Merci pour le compliment FF, mais je suis rodée c'est mon métier
J'adore dire c'est mon métier, j'ai l'impression d'être une adulte soudain
Tu peux être aussi impressionnante quand tu parles de ce que tu fais
(JM s'en remet à peine
)
Oui Délivrance c'est terrible, génial, impensable aujourd'hui d'ailleurs, et tu vois ce plan à la fin, le cimetière qui ouvre sur le film de zombie, sur l'idée du zombie, quand le héros regarde à travers les buissons, ça le hantera à jamais, c'est la fin de l'innocence, tous les critères moraux ont valsé et il a vu le mal en lui, il sait que c'est dedans, ça ne sert plus à rien de fuir, la course en voiture et le happy-end sont dérisoires, la boîte de Pandore est ouverte, c'est mort.

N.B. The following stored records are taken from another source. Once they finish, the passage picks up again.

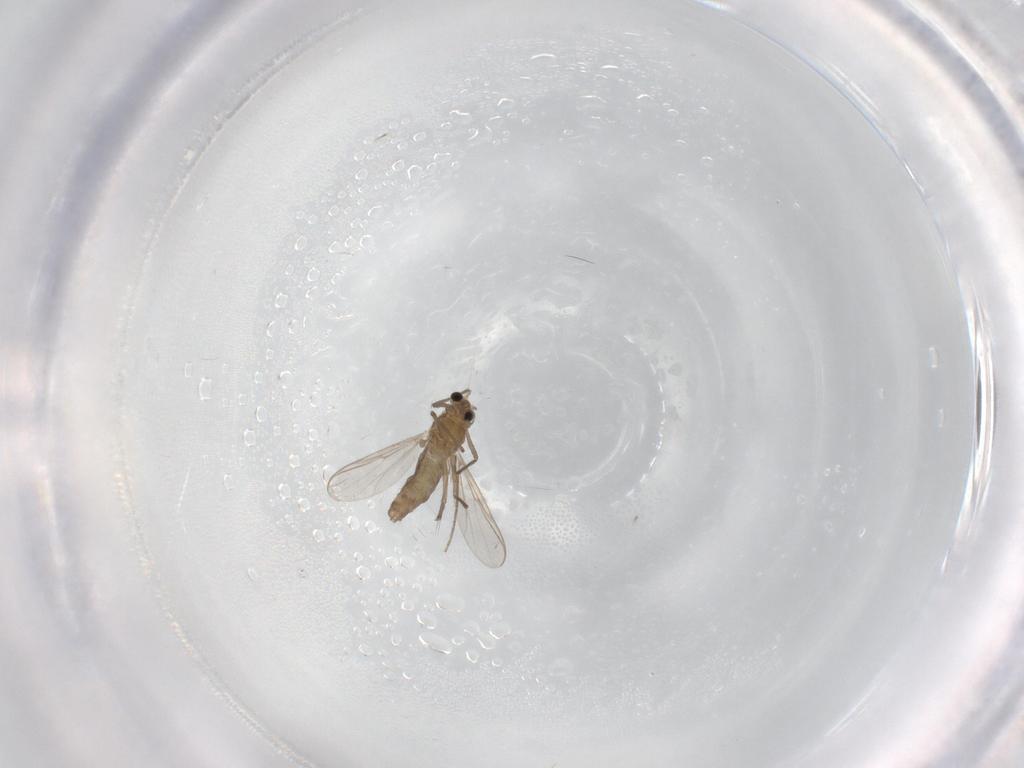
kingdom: Animalia
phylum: Arthropoda
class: Insecta
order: Diptera
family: Chironomidae
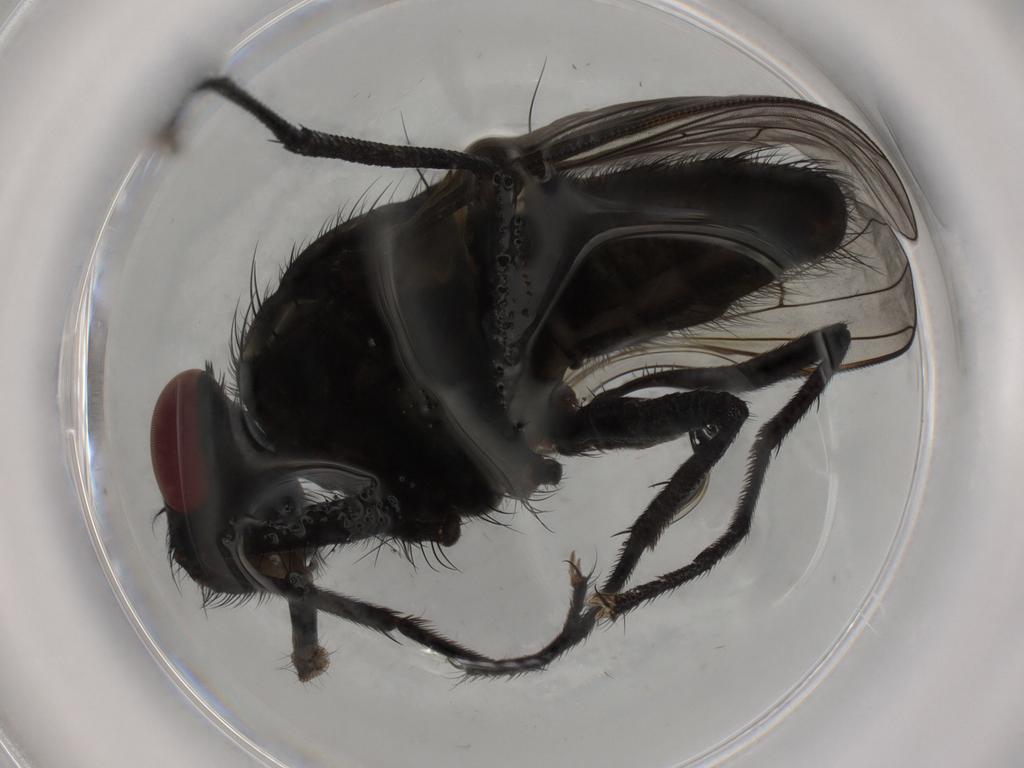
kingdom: Animalia
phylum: Arthropoda
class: Insecta
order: Diptera
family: Muscidae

La lumière nocturne démente quand le héros grimpe la falaise et DEVIENT un indien, torse mis à nu, souplesse animale, quand il fait tomber son portefeuille, sa carte d'identité, ce silence incroyable avec juste le bruit de la rivière et des animaux, comme s'il était absorbé par une nature-piège, et la lumière solarisée violette complètement improbable et on se dit wow ils ont foiré l'éclairage mais non! il passe de l'autre côté, c'est comme une image mentale, il affronte la mort (on se croirait chez Bergman, quasi) et le petit intello moralisant devient une espèce de brute instinctive et sauvage, d'avoir eu tellement peur, d'avoir joué sa peau, et alors il voit celui qui est censé l'attaquer et il le tue, il ne réfléchit pas une seconde, il le flingue.
Et le champ-contrechamp entre ce héros mutant et l'autre assure que c'est bel et bien l'ennemi, qu'il allait attaquer, on se dit ouf, et on découvre ensuite par le récit que non, on a fait erreur, c'était juste un type qui passait par là, on a confondu, et on a souhaité qu'il meure parcequ'on avait peur pour le héros, alors que c'était un innocent, et le film nous met face à notre propre ambivalence, à notre instinct animal en somme, à tout ce que la peur mobilise en nous et qui n'a rien de respectable.... Là où Avatar nous rassure, nous fait croire qu'on est toujours du "bon" côté (il n'y a plus de côté du tout, chez Peckinpah, il n'y a plus qu'une violence fondamentale, fondatrice).
Comme le plan au début de Wild Bunch où des enfants brûlent un scorpion en riant
Comme le plan dans Straw Dogs où le raccord lie le regard d'un petit garçon et la poitrine d'Amy qui sera violée
Il n'y a pas de pureté, d'innocence chez Peckinpah
c'est l'anti-Rousseau, le sauvage n'est pas bon (ni con)
et ni le savoir ni la morale ne sauvent de la vérité (et la vérité c'est : je veux ce que tu as)
Le mathématicien génial et moral, bourgeois, élégant de Straw devient le pire tortionnaire du film
il passe la frontière
le cinéma américain des années 70 parle de ça tout le temps
D'Arthur Penn à Terrence Malick, de Spielberg à Peckinpah, Romero, Scorsese, Coppola, et même Wes Craven (La Colline a des yeux, ou le premier Freddy)
C'est en cela qu'il est génial, les caractères ne sont jamais posés, ils mutent au contact du monde.